The Correct Answer and Explanation is:
Here are the solutions to the problem:
(a) Number: -5.49e-14 Units: C/m
(b) Number: 1.38e-3 Units: N/C or V/m
(c) Number: 180 Units: This answer has no units
(d) Number: 7.01e-9 Units: N/C or V/m
(e) Number: 7.02e-9 Units: N/C or V/m
Explanation
This problem involves calculating the linear charge density and the electric field produced by a uniformly charged rod.
(a) Linear Charge Density
The linear charge density, symbolized by λ (lambda), is the total charge (q) distributed over the total length (L) of the rod. The formula is λ = q / L. First, we convert the length from centimeters to meters: L = 8.21 cm = 0.0821 m. The charge is given as q = -4.51 fC, which is -4.51 x 10⁻¹⁵ C.
Using the formula:
λ = (-4.51 x 10⁻¹⁵ C) / (0.0821 m) = -5.49 x 10⁻¹⁴ C/m.
(b) & (c) Electric Field Magnitude and Direction (a = 13.5 cm)
For a point on the axis of a finite rod of length L and charge q, the magnitude of the electric field at a distance ‘a’ from the nearest end is given by the formula:
|E| = |k * q| / (a * (a + L)), where k is Coulomb’s constant (8.99 x 10⁹ N·m²/C²).
We convert the distance ‘a’ to meters: a = 13.5 cm = 0.135 m.
Plugging in the values:
|E| = (8.99 x 10⁹ * 4.51 x 10⁻¹⁵) / (0.135 * (0.135 + 0.0821))
|E| = (4.055 x 10⁻⁵) / (0.135 * 0.2171) = 1.38 x 10⁻³ N/C.
For the direction, the rod has a negative charge. Electric field lines point towards negative charges. Since point P is on the positive x-axis relative to the rod, the electric field vector at P points towards the rod, which is in the negative x-direction.
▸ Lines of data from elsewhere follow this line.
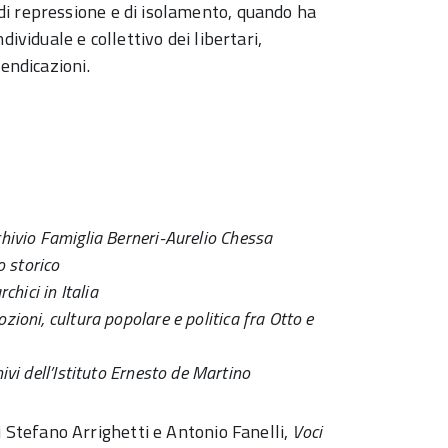
i repressione e di isolamento, quando ha
ividuale e collettivo dei libertari,
vendicazioni.
chivio Famiglia Berneri-Aurelio Chessa
o storico
chici in Italia
ozioni, cultura popolare e politica fra Otto e
ivi dell’Istituto Ernesto de Martino
 Stefano Arrighetti e Antonio Fanelli,
Voci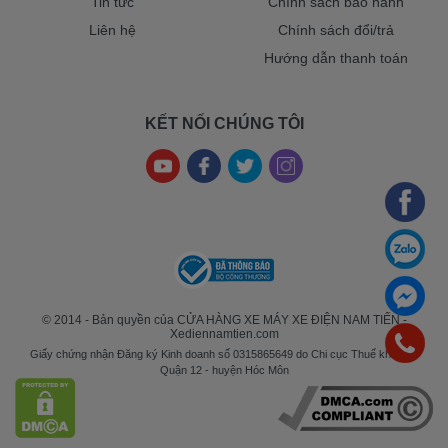
Tin tức
Chính sách bảo hành
Liên hệ
Chính sách đổi/trả
Hướng dẫn thanh toán
KẾT NỐI CHÚNG TÔI
© 2014 - Bản quyền của CỬA HÀNG XE MÁY XE ĐIỆN NAM TIẾN -
Xediennamtien.com
Giấy chứng nhận Đăng ký Kinh doanh số 0315865649 do Chi cục Thuế khu vực
Quận 12 - huyện Hóc Môn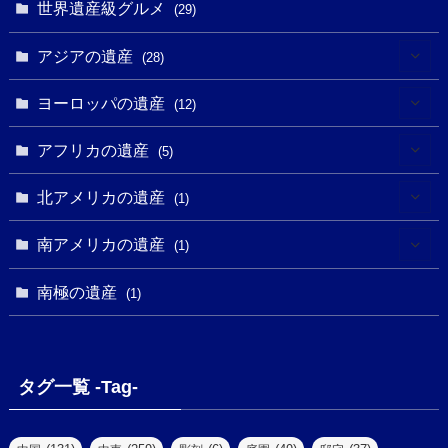
(1)
(1)
世界遺産級グルメ
(1)
(29)
(5)
(18)
(13)
(1)
(1)
アジアの遺産
(19)
(28)
(3)
(2)
(9)
(2)
(8)
(1)
ヨーロッパの遺産
(12)
(4)
(5)
(5)
(3)
(1)
(2)
アフリカの遺産
(5)
(9)
(16)
(2)
(1)
(1)
(1)
(1)
北アメリカの遺産
(1)
(7)
(16)
(6)
(7)
(1)
(1)
(3)
(1)
南アメリカの遺産
(1)
(1)
(62)
(2)
(2)
(1)
(1)
(1)
(1)
(1)
南極の遺産
(8)
(1)
(10)
(1)
(1)
(18)
(2)
(13)
(6)
(7)
(2)
(1)
(1)
(4)
(6)
タグ一覧 -Tag-
(4)
(2)
(1)
(2)
(77)
(22)
(3)
(47)
(2)
(2)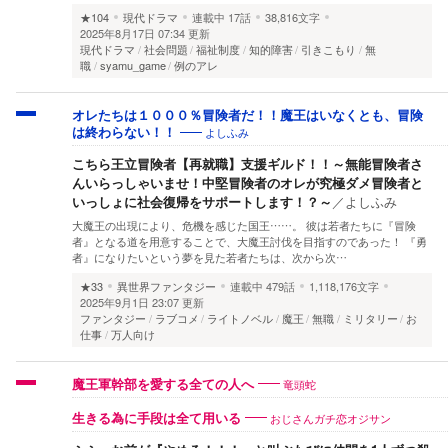
★104
現代ドラマ
連載中
17話
38,816文字
2025年8月17日 07:34 更新
現代ドラマ
社会問題
福祉制度
知的障害
引きこもり
無
職
syamu_game
例のアレ
オレたちは１０００％冒険者だ！！魔王はいなくとも、冒険
よしふみ
は終わらない！！
こちら王立冒険者【再就職】支援ギルド！！～無能冒険者さ
んいらっしゃいませ！中堅冒険者のオレが究極ダメ冒険者と
いっしょに社会復帰をサポートします！？～
／
よしふみ
大魔王の出現により、危機を感じた国王……。 彼は若者たちに『冒険
者』となる道を用意することで、大魔王討伐を目指すのであった！ 『勇
者』になりたいという夢を見た若者たちは、次から次…
★33
異世界ファンタジー
連載中
479話
1,118,176文字
2025年9月1日 23:07 更新
ファンタジー
ラブコメ
ライトノベル
魔王
無職
ミリタリー
お
仕事
万人向け
竜頭蛇
魔王軍幹部を愛する全ての人へ
おじさんガチ恋オジサン
生きる為に手段は全て用いる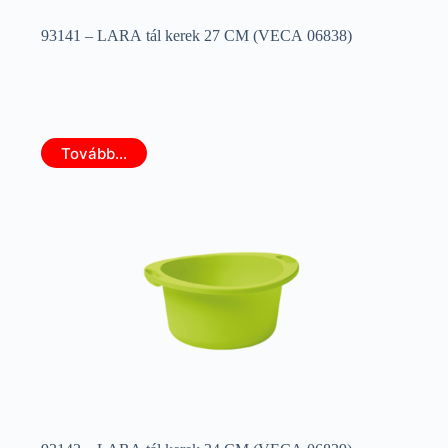
93141 – LARA tál kerek 27 CM (VECA 06838)
Tovább...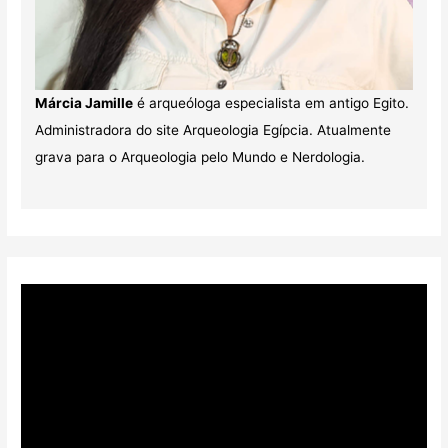
Márcia Jamille
é arqueóloga especialista em antigo Egito.
Administradora do site Arqueologia Egípcia. Atualmente
grava para o Arqueologia pelo Mundo e Nerdologia.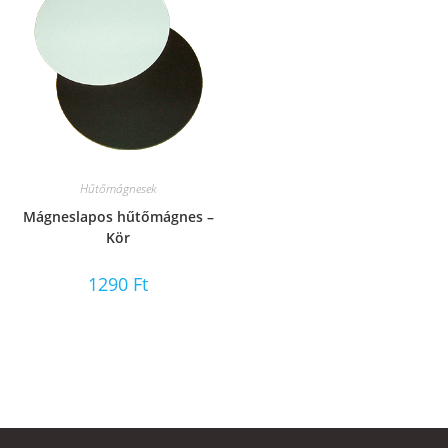
Hűtőmágnesek
Mágneslapos hűtőmágnes –
Kör
1290
Ft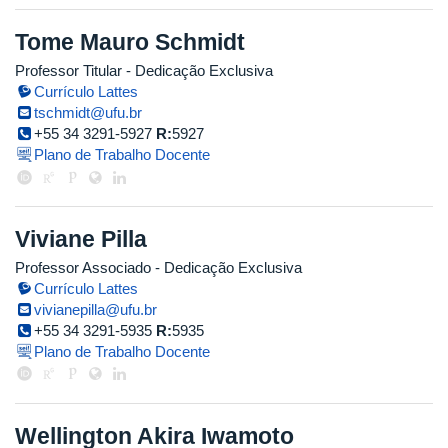
Tome Mauro Schmidt
Professor Titular
- Dedicação Exclusiva
Currículo Lattes
tschmidt@ufu.br
+55 34 3291-5927
R:
5927
Plano de Trabalho Docente
Viviane Pilla
Professor Associado
- Dedicação Exclusiva
Currículo Lattes
vivianepilla@ufu.br
+55 34 3291-5935
R:
5935
Plano de Trabalho Docente
Wellington Akira Iwamoto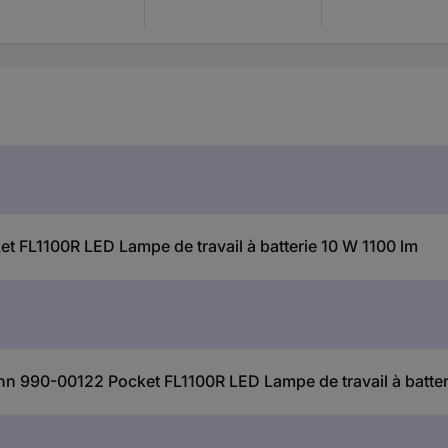
FL1100R LED Lampe de travail à batterie 10 W 1100 lm
ann 990-00122 Pocket FL1100R LED Lampe de travail à batter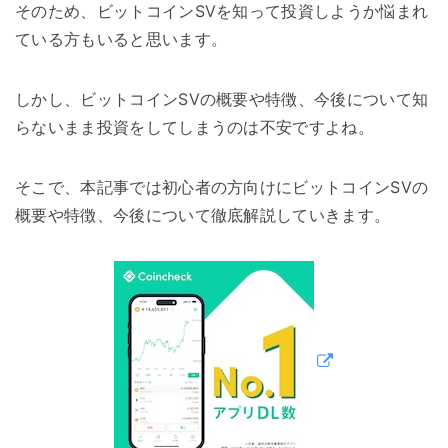
そのため、ビットコインSVを知って投資しようか悩まれ
ている方もいると思います。
しかし、ビットコインSVの概要や特徴、今後について知
らないまま投資をしてしまうのは不安ですよね。
そこで、本記事では初心者の方向けにビットコインSVの
概要や特徴、今後について徹底解説していきます。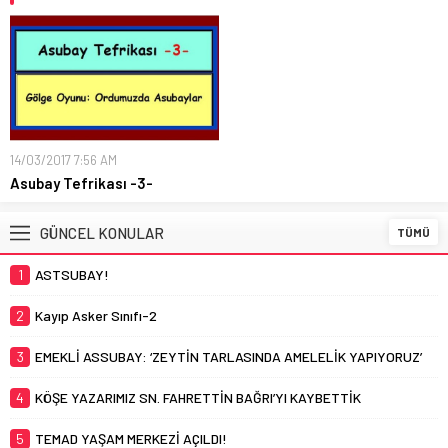
14/03/2017 7:56 AM
Asubay Tefrikası -3-
GÜNCEL KONULAR
TÜMÜ
1
ASTSUBAY!
2
Kayıp Asker Sınıfı-2
3
EMEKLİ ASSUBAY: ‘ZEYTİN TARLASINDA AMELELİK YAPIYORUZ’
4
KÖŞE YAZARIMIZ SN. FAHRETTİN BAĞRI’YI KAYBETTİK
5
TEMAD YAŞAM MERKEZİ AÇILDI!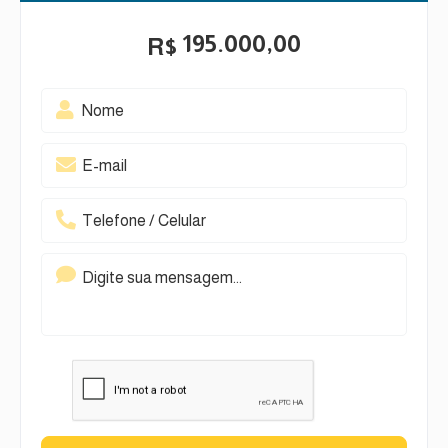
195.000,00
R$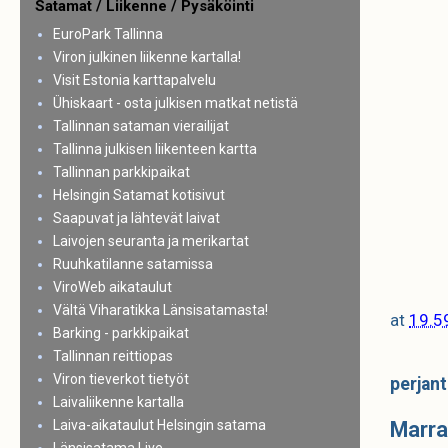
Satamat / Liikenne / Pysäköinti
EuroPark Tallinna
Viron julkinen liikenne kartalla!
Visit Estonia karttapalvelu
Ühiskaart - osta julkisen matkat netistä
Tallinnan sataman vierailijat
Tallinna julkisen liikenteen kartta
Tallinnan parkkipaikat
Helsingin Satamat kotisivut
Saapuvat ja lähtevät laivat
Laivojen seuranta ja merikartat
Ruuhkatilanne satamissa
ViroWeb aikataulut
Vältä Viharatikka Länsisatamasta!
at
19.5
Barking - parkkipaikat
Tallinnan reittiopas
Viron tieverkot tietyöt
perjant
Laivaliikenne kartalla
Laiva-aikataulut Helsingin satama
Marra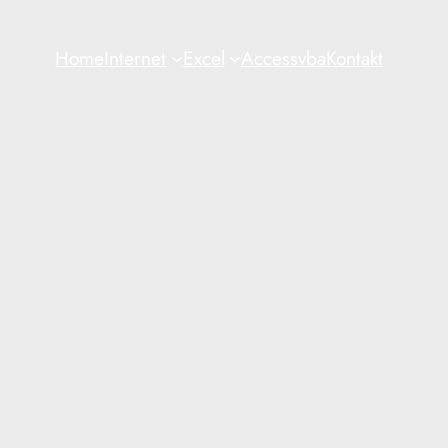
Home
Internet
Excel
Access
vba
Kontakt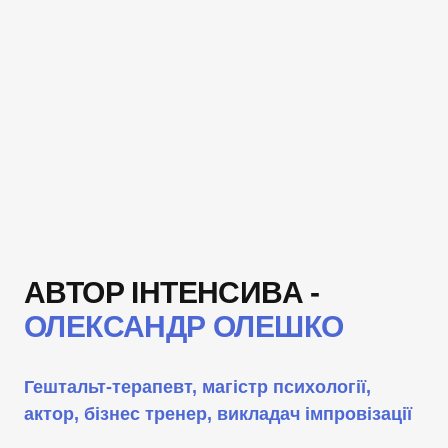
АВТОР ІНТЕНСИВА -
ОЛЕКСАНДР ОЛЕШКО
Гештальт-терапевт, магістр психології,
актор, бізнес тренер, викладач імпровізації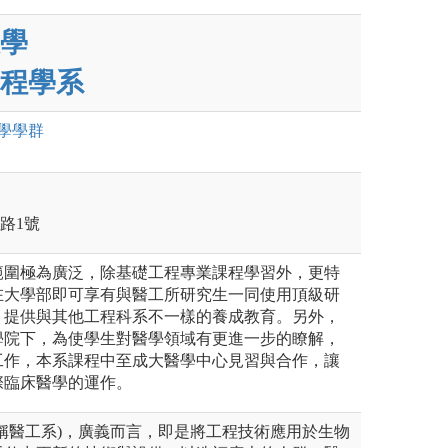
學
程學系
學
學群
學路1號
範圍極為廣泛，除基礎工程專業課程學習外，更特
在大學部即可享有與醫工所研究生一同使用頂級研
，提供與其他工程科系不一樣的養成教育。另外，
學院下，為使學生對醫學領域有更進一步的瞭解，
工作，本系課程中至成大醫學中心見習與合作，讓
際臨床醫學的運作。
稱醫工系)，廣義而言，即是將工程技術應用於生物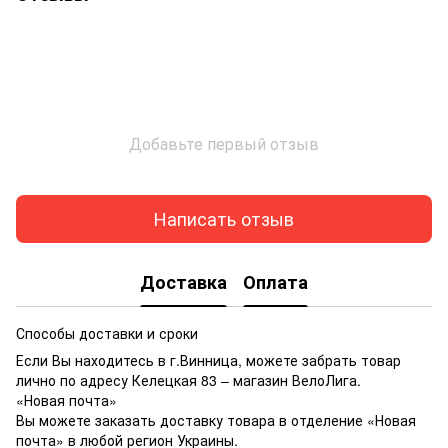
Добавьте первый отзыв
Написать отзыв
Доставка
Оплата
Способы доставки и сроки
Если Вы находитесь в г.Винница, можете забрать товар
лично по адресу Келецкая 83 – магазин ВелоЛига.
«Новая почта»
Вы можете заказать доставку товара в отделение «Новая
почта» в любой регион Украины.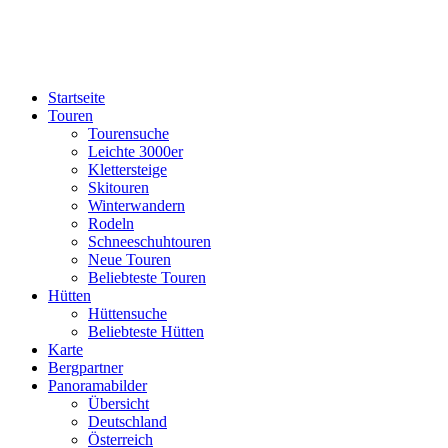
Startseite
Touren
Tourensuche
Leichte 3000er
Klettersteige
Skitouren
Winterwandern
Rodeln
Schneeschuhtouren
Neue Touren
Beliebteste Touren
Hütten
Hüttensuche
Beliebteste Hütten
Karte
Bergpartner
Panoramabilder
Übersicht
Deutschland
Österreich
The angle of the negative x-axis relative to the positive x-axis is 180 degrees.
(d) & (e) Electric Field at a Large Distance (a = 76 m)
This part compares the electric field of the rod to that of a point particle at a large distance.
For the rod (d), we use the same formula as in part (b) with a = 76 m:
|E_rod| = (8.99 x 10⁹ * 4.51 x 10⁻¹⁵) / (76 * (76 + 0.0821)) = 7.01 x 10⁻⁹ N/C.
For the particle (e), we use the formula for the electric field of a point charge: |E| = |k * q| / r², where the distance r is a = 76 m.
|E_particle| = (8.99 x 10⁹ * 4.51 x 10⁻¹⁵) / (76)² = 7.02 x 10⁻⁹ N/C.
The results are very close, which shows that at distances much larger than the object’s size (76 m >> 0.0821 m), a distributed charge can be accurately approximated as a single point charge.